The team’s RP20 drew criticism from rival teams who believed the car was nothing more than a secondhand Silver Arrows, although Green took exception with the claim, insisting that all parts had been designed and manufactured in-house at Racing Point.
The Silverstone-based outfit’s approach doesn’t follow the specific technology sharing model embraced by Haas with Ferrari, the likes of which has been heavily criticized by Racing Point, but its ‘carbon copy’ concept isn’t all that dissimilar.
Despite the effectiveness of Racing Point’s approach, based on the RP20’s performance in pre-season testing, Williams has no intention of going down a similar path with its Mercedes engine supplier.

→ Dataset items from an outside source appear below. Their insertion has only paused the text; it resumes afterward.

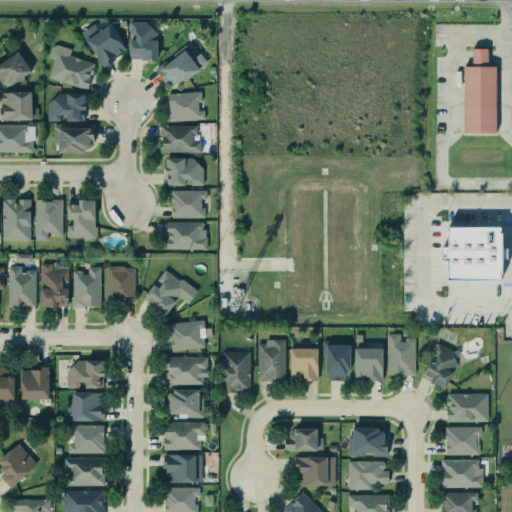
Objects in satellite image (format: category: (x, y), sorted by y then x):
road: (505, 18)
building: (142, 39)
building: (143, 40)
building: (101, 42)
building: (103, 42)
building: (69, 66)
building: (180, 66)
building: (181, 66)
building: (13, 67)
building: (69, 67)
building: (14, 68)
road: (504, 85)
building: (477, 91)
building: (479, 94)
building: (17, 105)
building: (183, 105)
building: (17, 106)
building: (65, 106)
building: (185, 106)
building: (66, 107)
road: (452, 117)
road: (221, 131)
building: (177, 136)
building: (15, 137)
building: (16, 137)
building: (71, 137)
building: (74, 138)
building: (179, 138)
road: (126, 152)
road: (63, 171)
building: (184, 171)
building: (185, 171)
building: (187, 202)
building: (187, 202)
building: (46, 214)
building: (79, 214)
building: (48, 217)
building: (15, 218)
building: (16, 219)
building: (81, 219)
building: (184, 232)
building: (185, 234)
road: (421, 252)
building: (473, 252)
building: (473, 252)
building: (1, 276)
building: (119, 282)
building: (0, 283)
building: (53, 283)
building: (120, 283)
building: (53, 284)
building: (20, 286)
building: (21, 287)
building: (86, 287)
building: (87, 287)
building: (168, 288)
building: (168, 291)
building: (186, 334)
building: (187, 334)
road: (64, 338)
building: (399, 354)
building: (400, 354)
building: (270, 358)
building: (271, 360)
building: (337, 360)
building: (303, 361)
building: (303, 361)
building: (337, 361)
building: (367, 361)
building: (368, 362)
building: (438, 364)
building: (439, 364)
building: (185, 368)
building: (186, 370)
building: (235, 370)
building: (236, 371)
building: (85, 373)
building: (85, 374)
building: (34, 382)
building: (34, 383)
building: (6, 387)
building: (6, 387)
building: (184, 401)
building: (182, 402)
building: (84, 404)
building: (86, 405)
building: (467, 406)
building: (467, 406)
road: (303, 410)
road: (130, 425)
building: (181, 434)
building: (182, 434)
building: (86, 438)
building: (87, 438)
building: (460, 438)
building: (303, 439)
building: (462, 439)
building: (303, 440)
building: (366, 440)
building: (367, 441)
building: (13, 462)
road: (412, 463)
building: (16, 464)
building: (182, 465)
building: (183, 467)
building: (83, 469)
building: (314, 469)
building: (85, 470)
building: (315, 470)
building: (366, 472)
building: (460, 472)
building: (366, 473)
building: (461, 473)
building: (180, 498)
building: (180, 498)
building: (82, 500)
building: (83, 500)
building: (367, 501)
building: (456, 501)
building: (458, 501)
building: (368, 502)
building: (30, 504)
building: (31, 504)
building: (299, 504)
building: (301, 504)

“I wouldn’t criticise another team’s way in which they go racing as long as its within regulations, which it is, and it is their decision in how they want to bring a car to racing,” Williams said, quoted by Crash.net.
“We’re very proud of the fact we are an independent constructor and we manufacture our car ourselves and it’s not a model that we’re looking to change at the moment.
“If it works for them this year, the last year prior to a new regulation change, great, but it wouldn’t have worked for us and that’s why we’re continuing on the road we are.”
As F1’s third most successful team, Williams finds itself up against the wall this season, its goodwill eroded by two years of dismal performance, with the Grove-based outfit scoring just a single point during its miserable 2019 campaign.
Contrary to last year, Williams completed its new FW43 on time for pre-season testing, thanks partly to the fact that it outsourced some of its manufacturing to avoid the delays that crucially undermined the debut of its 2019 car.
And the team also enjoyed a productive two weeks at the Circuit de Catalunya, void of any major dramas.
There’s no question Williams heads to Australia in a better place and with the hope that it will finally begin to pull itself out of the doldrums.
“I’m feeling a lot happier, probably inevitably,” Williams added.
“That’s not going to come as a surprise to anyone, things at Williams have definitely taken steps forward but that’s been off the back of a lot of hard work that everybody in the team has done over the last 12 months to ensure that’s been the case.
“But we know we’ve still got a lot of hard work to do if we are to achieve our ultimate goals and that’s to get Williams back to where we want to see it and that’s podiums and races, but that in reality is a way off.
“This year the target is to make clear progress. I think just coming to testing and having achieved what we’ve done here in these last six days demonstrates that, but we’ve got to get to Melbourne to see where we truly are.”